We were naked astronauts, dumb and weird and dying of oxygen, visitors from another world, possessing these poor apes we had stumbled into. Oh god, we thought, what has happened? Where have we come from? Wherever shall we go? What is this place?
We walked uncertain on fresh green grass. We were the first humans. We cried, and our babies cried, and all babies cry until they learn what it is like to be here, because every human is the first human, in a way; you do not inherit their experiences, thus you repeat them; you must start from scratch like every human before you.
Seeing is an incredible thing; the reason it is incredible is that you don’t see that it is; it just happens, and you don’t think about it until later, when you stare at the fire and think weird thoughts. How am I seeing? Is this real? Is this normal? If it is normal, why does it feel so odd? If it isn’t, why does it feel so normal? Is this what home was like?
Where have we come from? Wherever shall we go?
We looked at the sea. Some of us wondered if that was where we were from.
We dove down and choked and gagged and coughed water out of our lungs after struggling back up onto the surface.
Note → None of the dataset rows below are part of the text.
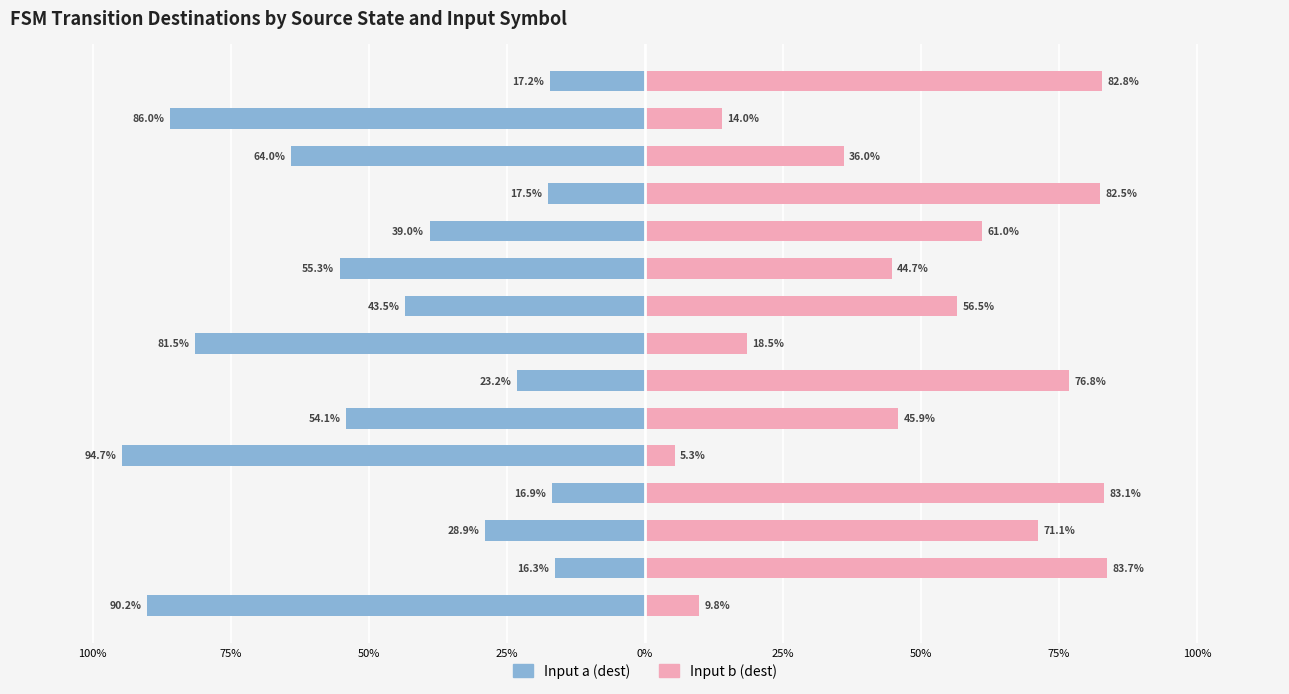

How many bars are there in total?

30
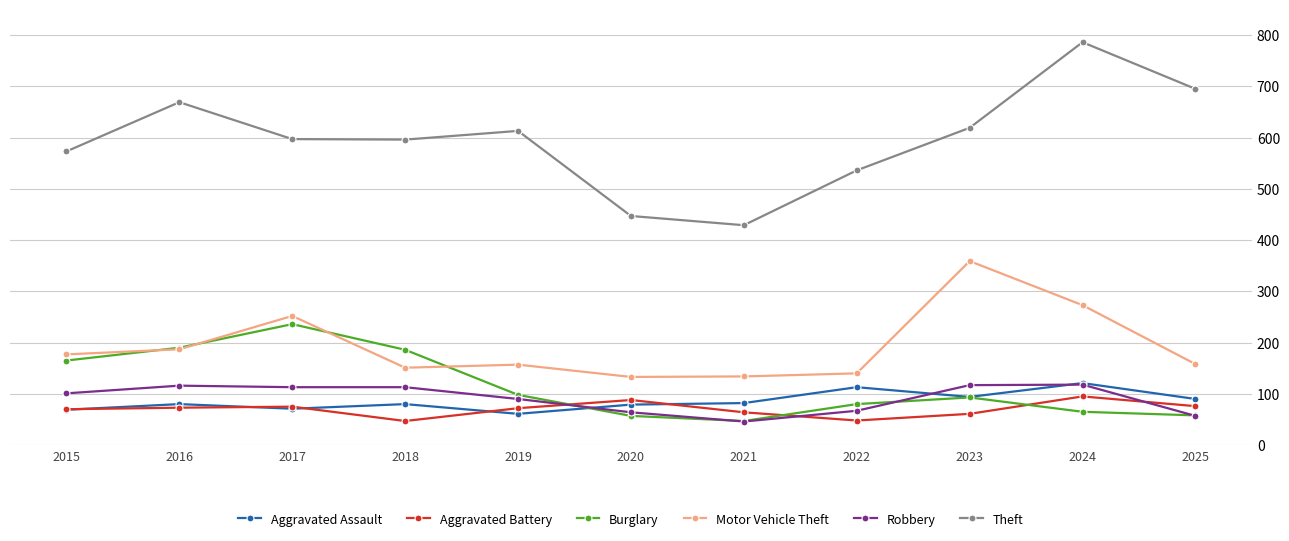

Does the chart have visible grid lines?

Yes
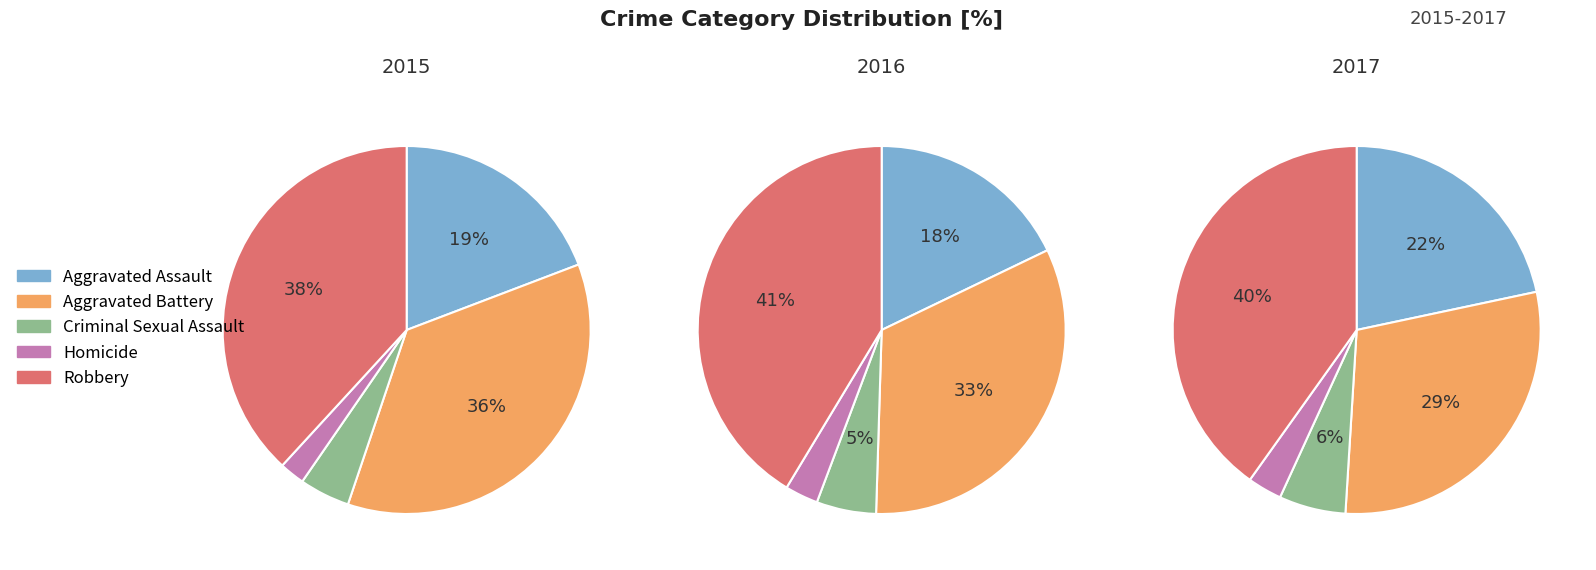

Is there a majority slice in this chart?

No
Then we did it again, to make sure, because maybe the apes that we had taken over didn’t have their home there, but perhaps— and we made many words to describe that feeling— something else did.
Sight and touch and the sensation of having a body made it natural to assume that whatever we were looking for, in terms of a home, was a place— and places are experienced by bodies— and the mind’s eye, and the mind’s hand, and the mind’s body, which are made of sight and touch and that sensation, made one think of the thing within us— the thing that was not just an ape— was somehow a body too. It was easy to forget; and it wasn’t language’s fault. Language is the best tool we have; it is divine; and if it fails, it is but the failure of mortals to reach divinity.
And so we rejected the sea. We rejected the forests. We rejected the wide grasslands, and the mountains holy and ragged, and the empty deserts which fix men’s minds upon the miraculous, and we rejected the hills, and the pastures, and the rivers.
Those, we said, are not our homes, not truly.
But the stars— those were different.
Perhaps it was because we simply could not reach them.
Is that where have we come from?
Is that where shall we go?
Time passed; this, too, was alien to us; we are half-surprised at our own gray faces, by the changes in our childhood haunts that we return to to once again haunt, if only for an hour.
Time passed, and we saw the stars change sometimes, and realized that the night sky we were staring at was ever so slightly different than the one that our forefathers did.
Time passed, and we stopped looking at the stars, for we had blotted out the stars with our own glorious light. What a feat to be proud of! Mankind need not travel to the stars; we will build them here on earth.
Time passed, and we built better telescopes and became better scientists, and looked at the stars once more to see if, perhaps, we had our home there.
In the end, we weren’t from there, either.
But I wouldn’t worry. In time, we will set our sights on another metaphor that we will then tear down, and then another, until we have verified that we have no home that waits longingly for our return.
Oh god, what are we?
Where have we come from?
Wherever shall we go?
Even now, things are unfamiliar, although we have managed to convince ourselves that they are not. The body soothes itself with greenery and birdsong. The mind soothes itself with stories and music.
Sometimes I think that the true home of humanity is full of right angles and sponge cake.
I think that stories exist there; they really exist, that is. On earth, the screeches of black cats in the night do not foreshadow death; painted eyes on a brick wall or billboard do not mean anyone is watching; the whisper in the crowd that you happen to hear has no secret meaning; and there is no love story.
It is an alien way of understanding the world that we have brought with us; it has no use in a place such as earth.
Every sponge cake that we bake is a precious alien artifact, a light and airy construction brought into this world by ways made more mysterious through their adherence to natural laws.
Consider a madeleine, the pastry, the sponge cake, with careful whirls and ridges which follow some pattern imprinted upon it for no discernible reason.
Someone might ask what the madeleine is for.
To eat, you might say.
Then why does it have those ridges?
And you look at it anew, and see that it is a seashell from some alien sea creature, or perhaps an imprint of said creature, a fossil made of sponge cake in the way that dinosaur bones are made of stone. Or maybe it is but the fingerprint left by lady fingers clawing their way into reality.
There is an ideal sponge cake, I think, in our homeland of music and right angles and stories, and we idly trace out the patterns of it in imperfect recipes and cake molds, like we trace out stories in imperfect books.
We brought those things from our old home, the stars.
One day we shall return bearing books and sponge cakes.